_Task goal_. Pick up the European Union and gender politics conference listing after its final entry and continue it.

_Source passage_.
National Feminisms in a Transnational Arena:
The European Union and Gender Politics
April 3-5, 2003

 

Presenters and Discussants


Feminist Politics: Why the EU Matters

Presenters:

Myra Marx Ferree, Professor of Sociology and Women's Studies/Acting Director of the European Union Center, University of Wisconsin-Madison. Professor Ferree's Homepage.


Jacqueline Heinen, University Paris VII

Jacqueline Heinen is the Director of the magazine Cahiers du Genre and a member of the Printemps-CNRS workshop. Her main area of work is on state politics and citizenship in Central and Eastern Europe, with a particular focus on Poland. She is currently directing an international comparative study on gender and local democracy in seven countries of the European Union.


Sylvia Walby, University of Leeds
Sylvia Walby is a Professor of Sociology in the Department of Sociology and Social Policy at the University of Leeds, UK. She was the founding President of the European Sociological Association, 1995-7. Currently she is completing a work on globalisation and different modernities, using complexity theory, to be published by Sage in two volumes. This goes
beyond earlier work on gender relations e.g. Gender Transformations (Routledge 1997), Theorizing Patriarchy (Blackwell 1990) and Patriarchy at Work (Polity 1986). Further details of current and past work can be found
on: http://www.leeds.ac.uk/sociology/people/sw.htm


Discussant:

Sonya Michel, Professor of American Studies and History, University of Maryland, College Park. Professor Michel's American Studies Department Homepage. Professor Michel's History Department Homepage.

_Raw data_.
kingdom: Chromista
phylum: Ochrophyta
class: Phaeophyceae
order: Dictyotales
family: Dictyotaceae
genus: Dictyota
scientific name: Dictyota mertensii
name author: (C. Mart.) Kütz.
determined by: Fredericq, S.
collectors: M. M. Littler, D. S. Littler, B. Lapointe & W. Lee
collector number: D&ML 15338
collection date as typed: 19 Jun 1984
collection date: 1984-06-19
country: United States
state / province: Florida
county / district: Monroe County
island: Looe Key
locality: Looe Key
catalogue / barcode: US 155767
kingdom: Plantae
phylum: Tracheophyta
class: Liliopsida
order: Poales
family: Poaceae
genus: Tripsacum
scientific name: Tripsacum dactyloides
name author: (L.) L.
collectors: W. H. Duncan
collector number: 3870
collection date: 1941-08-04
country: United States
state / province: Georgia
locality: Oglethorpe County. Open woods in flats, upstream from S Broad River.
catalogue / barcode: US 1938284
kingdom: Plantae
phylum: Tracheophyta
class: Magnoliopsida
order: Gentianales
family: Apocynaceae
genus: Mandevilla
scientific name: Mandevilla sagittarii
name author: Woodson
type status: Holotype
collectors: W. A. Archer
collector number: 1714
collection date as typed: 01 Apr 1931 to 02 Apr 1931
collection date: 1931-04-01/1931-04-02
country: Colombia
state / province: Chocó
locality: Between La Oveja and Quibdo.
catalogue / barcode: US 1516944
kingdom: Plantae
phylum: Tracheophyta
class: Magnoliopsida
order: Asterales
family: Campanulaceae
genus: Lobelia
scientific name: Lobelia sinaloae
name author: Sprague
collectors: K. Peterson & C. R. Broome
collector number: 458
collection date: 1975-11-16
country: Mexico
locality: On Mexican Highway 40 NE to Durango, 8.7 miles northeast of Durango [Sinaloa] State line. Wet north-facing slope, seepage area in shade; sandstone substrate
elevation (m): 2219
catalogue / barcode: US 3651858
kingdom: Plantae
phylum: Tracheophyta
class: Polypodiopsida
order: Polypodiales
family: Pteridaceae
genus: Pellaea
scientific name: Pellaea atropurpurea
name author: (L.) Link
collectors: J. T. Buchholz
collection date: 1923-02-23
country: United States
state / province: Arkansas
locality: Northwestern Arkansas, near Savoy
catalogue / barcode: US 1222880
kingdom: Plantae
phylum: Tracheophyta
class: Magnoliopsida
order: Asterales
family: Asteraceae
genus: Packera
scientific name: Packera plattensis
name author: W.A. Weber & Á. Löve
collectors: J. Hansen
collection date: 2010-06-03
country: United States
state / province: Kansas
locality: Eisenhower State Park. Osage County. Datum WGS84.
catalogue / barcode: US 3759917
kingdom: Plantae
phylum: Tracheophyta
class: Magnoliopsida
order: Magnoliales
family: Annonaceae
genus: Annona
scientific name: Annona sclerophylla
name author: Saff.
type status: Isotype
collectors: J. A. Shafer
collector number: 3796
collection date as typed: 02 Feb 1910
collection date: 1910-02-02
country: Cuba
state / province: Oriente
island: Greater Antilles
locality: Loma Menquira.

_Answer to the exercise_.
Borders, Migration and “Trafficking”

Presenters:

Laura Agustin, Pavis Centre for Cultural Studies, Open University, UK

Laura Mª Agustín has been formally studying the links between the sex industry and migration since 1997, after working in educación popular in Latin America and with latino migrants abroad. Her doctoral thesis, soon to be a Zed Book, focuses on the discourses and practices of the social sector in Europe trying to help women migrants, with Spain providing the case study. She has many publications in Spanish and English, has been evaluator of projects for the European Commission's Daphne Programme and for the International Labour Organisation, and is moderator of the romance-language e-mail list Industria del Sexo. To contact her: laura@nodo50.org


Solveig Bergman, Department of Sociology, Åbo Akademi University, Finland

Dr Solveig Bergman, researcher and lecturer in sociology, at Åbo Akademi University in Finland. Publications on women's movements in Finland and Germany; gender and new social movements in the Nordic countries;
gender and politics; the institutionalisation of Women's Studies in the Nordic countries.

 

Joyce Outshoorn, Professor of Women's Studies,Department of Political Science/Joke Smit Centre for Research in Women's Studies, Leiden University
Joyce Outshoorn studied political science and contempory history at the University of Amsterdam and wrote her PhD (De politieke strijd rondom de abortuswetgeving in Nederland 1964-84, Den Haag 1986) on abortion politics. From 1993-2000 she was Chair of the Netherlands Research School of Women's Studies. She has been consultant for the Council of Europe and the Dutch government on issues of political representation and women's public policy. She has published extensively on women's public policy, abortion politics and more recently on prostitution and trafficking: She is the editor of The Politics of Prostitution. Women's movements, democratic states and the globalisation of sex commerce, Cambridge University Press, forthcoming. She is co-convenor of the Research Network on Gender Politics and the State.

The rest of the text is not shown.